*ENTRIES SUPPLIED*:
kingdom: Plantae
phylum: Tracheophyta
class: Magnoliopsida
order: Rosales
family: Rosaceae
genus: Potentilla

* * *

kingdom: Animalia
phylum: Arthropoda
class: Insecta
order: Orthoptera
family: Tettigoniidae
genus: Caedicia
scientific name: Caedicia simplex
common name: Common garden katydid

*PROBLEM TO SOLVE*: Rewrite everything from the line containing "phylum: Arthropoda" down to the line containing "common name: Common garden katydid", swapping "scientific name" for "binomial name" and leaving all else unchanged; give only those lines.

*OUTPUT OF THE TASK*:
phylum: Arthropoda
class: Insecta
order: Orthoptera
family: Tettigoniidae
genus: Caedicia
binomial name: Caedicia simplex
common name: Common garden katydid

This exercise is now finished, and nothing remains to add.